QIII.D.1 Matrices Eigenvalue and Characteristic Polynomial Analysis View

Throughout this part, $n$ denotes an integer greater than or equal to 3, and $p = [(n+1)/2]$ is the integer part of $(n+1)/2$.
Let $\lambda_1, \lambda_2, \lambda_3$ be three real numbers satisfying $$\lambda_1 \geqslant \lambda_2 \geqslant \lambda_3 \quad \lambda_1 - \lambda_2 - 2\lambda_3 \geqslant 0 \quad 2\lambda_1 + \lambda_2 - \lambda_3 \geqslant 0$$
We define the Hankel matrix $M = H(a,b,c,b,a) = \begin{pmatrix} a & b & c \\ b & c & b \\ c & b & a \end{pmatrix}$, where $a, b, c$ are real.
Calculate the eigenvalues of $M$ (without trying to order them).

QIII.D.2 Matrices Eigenvalue and Characteristic Polynomial Analysis View

Throughout this part, $n$ denotes an integer greater than or equal to 3, and $p = [(n+1)/2]$ is the integer part of $(n+1)/2$.
Let $\lambda_1, \lambda_2, \lambda_3$ be three real numbers satisfying $$\lambda_1 \geqslant \lambda_2 \geqslant \lambda_3 \quad \lambda_1 - \lambda_2 - 2\lambda_3 \geqslant 0 \quad 2\lambda_1 + \lambda_2 - \lambda_3 \geqslant 0$$
We define the Hankel matrix $M = H(a,b,c,b,a) = \begin{pmatrix} a & b & c \\ b & c & b \\ c & b & a \end{pmatrix}$, where $a, b, c$ are real.
Explicitly express $a, b, c$ (with $b \geqslant 0$) as functions of $\lambda_1, \lambda_2, \lambda_3$, such that $\operatorname{Spo}(M) = (\lambda_1, \lambda_2, \lambda_3)$.

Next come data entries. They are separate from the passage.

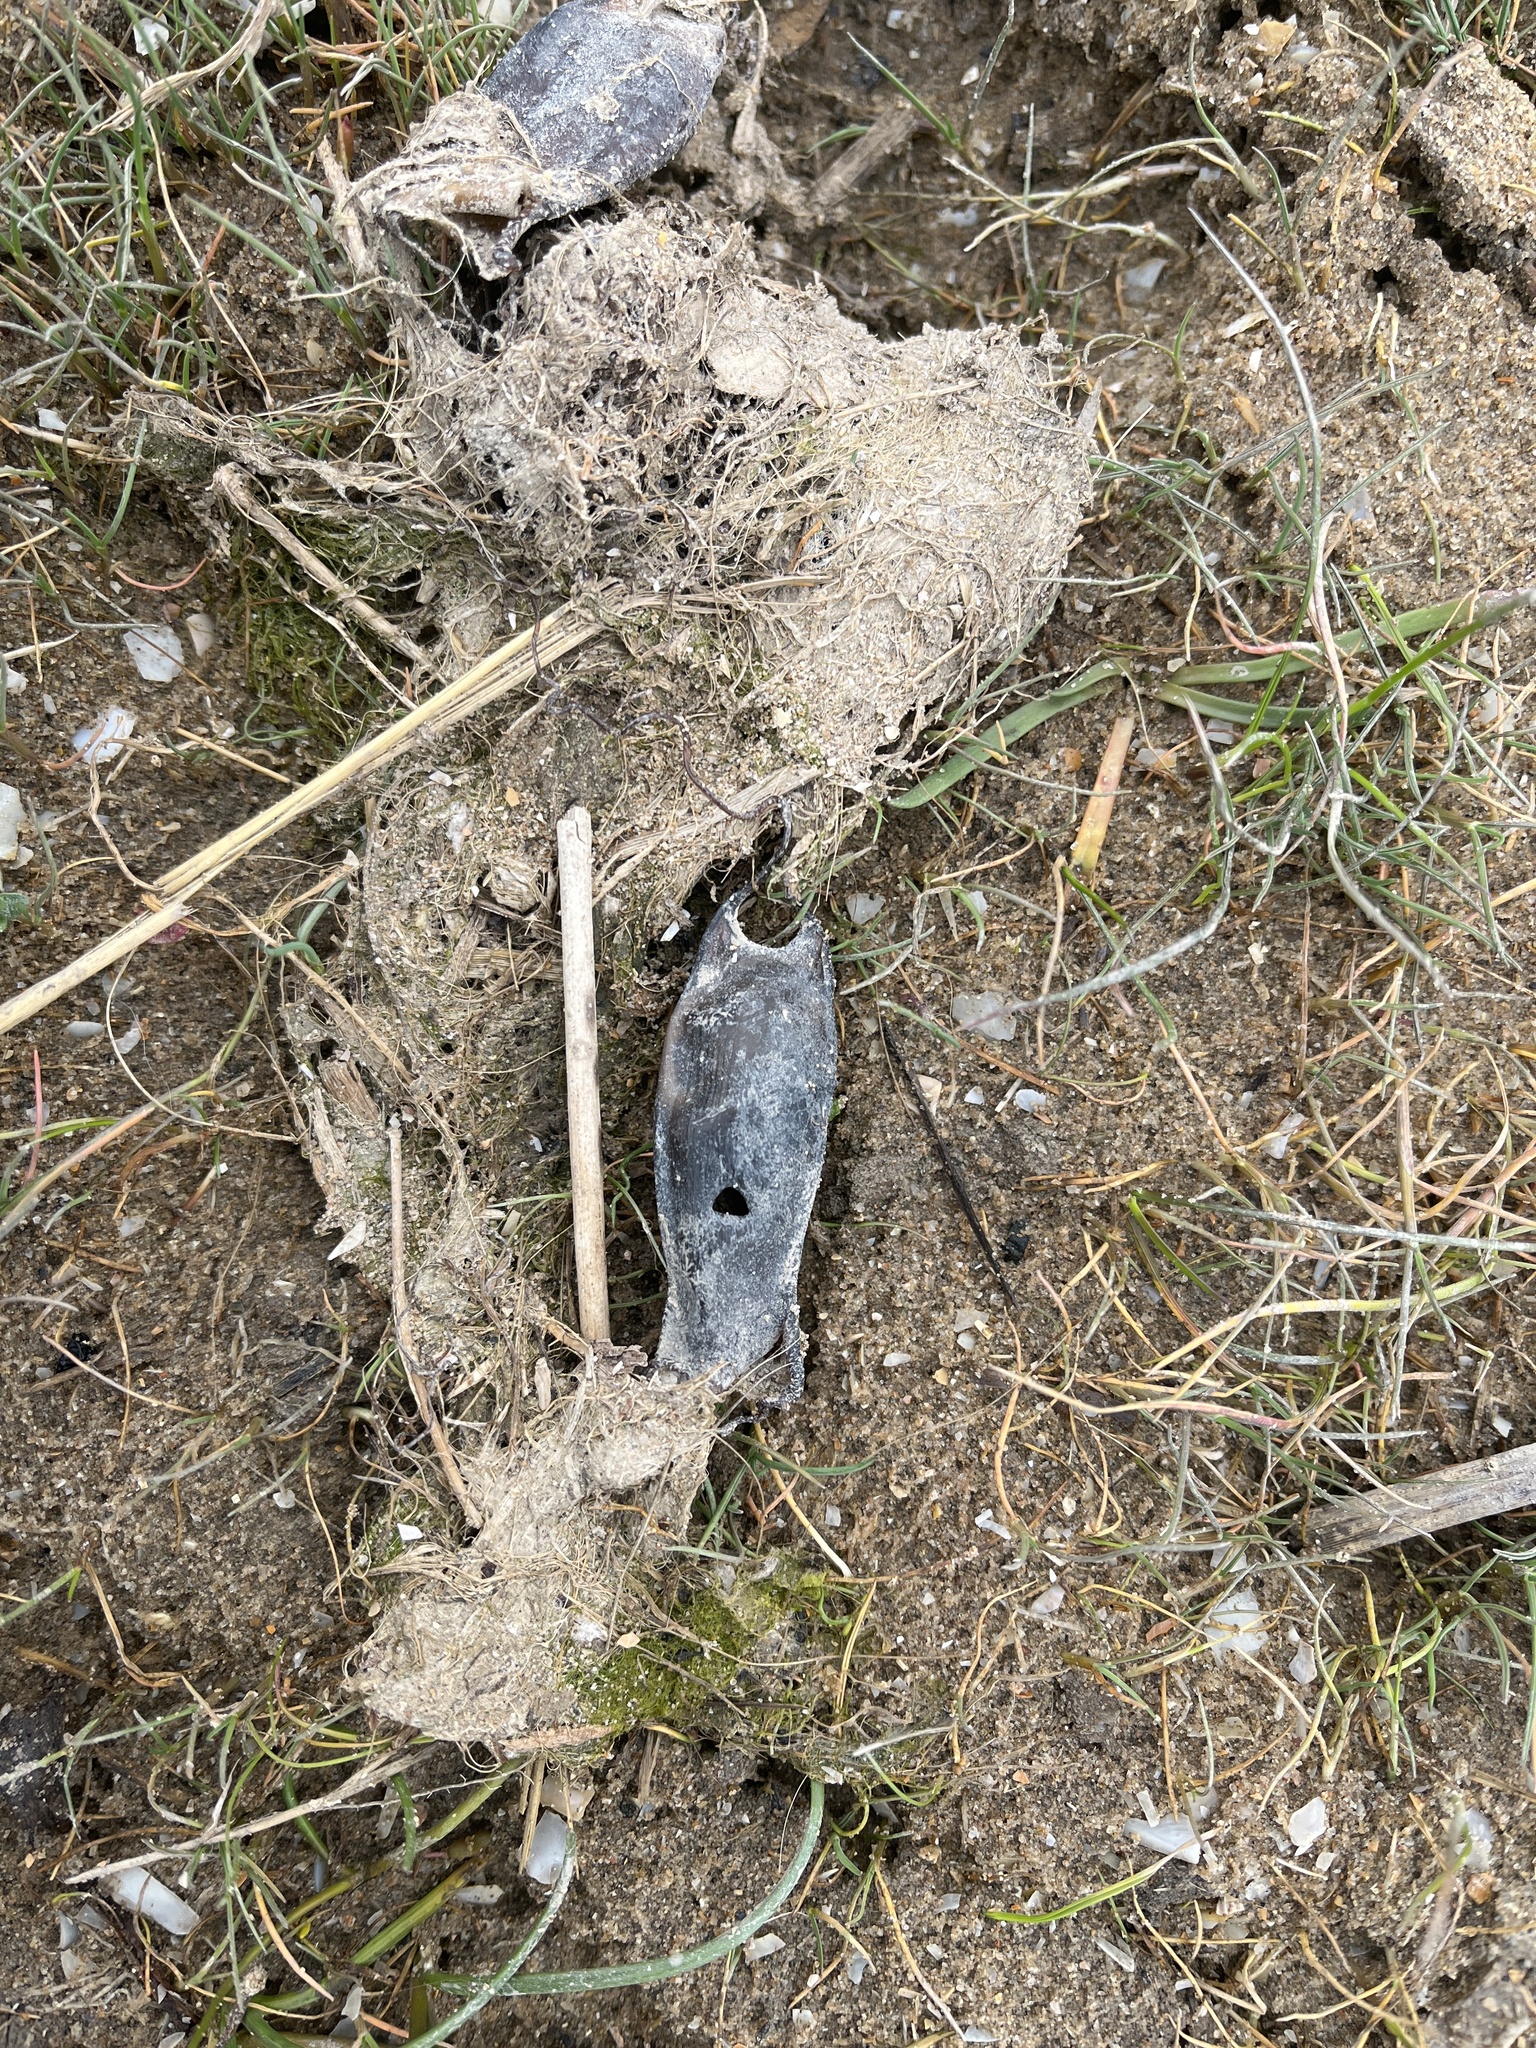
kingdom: Animalia
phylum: Chordata
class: Elasmobranchii
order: Carcharhiniformes
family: Scyliorhinidae
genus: Scyliorhinus
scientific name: Scyliorhinus stellaris
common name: Nursehound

QIII.D.3 Matrices True/False or Multiple-Select Conceptual Reasoning View

Throughout this part, $n$ denotes an integer greater than or equal to 3, and $p = [(n+1)/2]$ is the integer part of $(n+1)/2$.
Let $\lambda_1, \lambda_2, \lambda_3$ be three real numbers satisfying $$\lambda_1 \geqslant \lambda_2 \geqslant \lambda_3 \quad \lambda_1 - \lambda_2 - 2\lambda_3 \geqslant 0 \quad 2\lambda_1 + \lambda_2 - \lambda_3 \geqslant 0 \tag{III.3}$$
We define the Hankel matrix $M = H(a,b,c,b,a) = \begin{pmatrix} a & b & c \\ b & c & b \\ c & b & a \end{pmatrix}$, where $a, b, c$ are real.
What can be deduced from the previous result, regarding condition III.3 in the case $n = 3$? Using an ordered triplet $(\lambda, 1, 1)$, show that for $n = 3$, condition III.1 is not sufficient.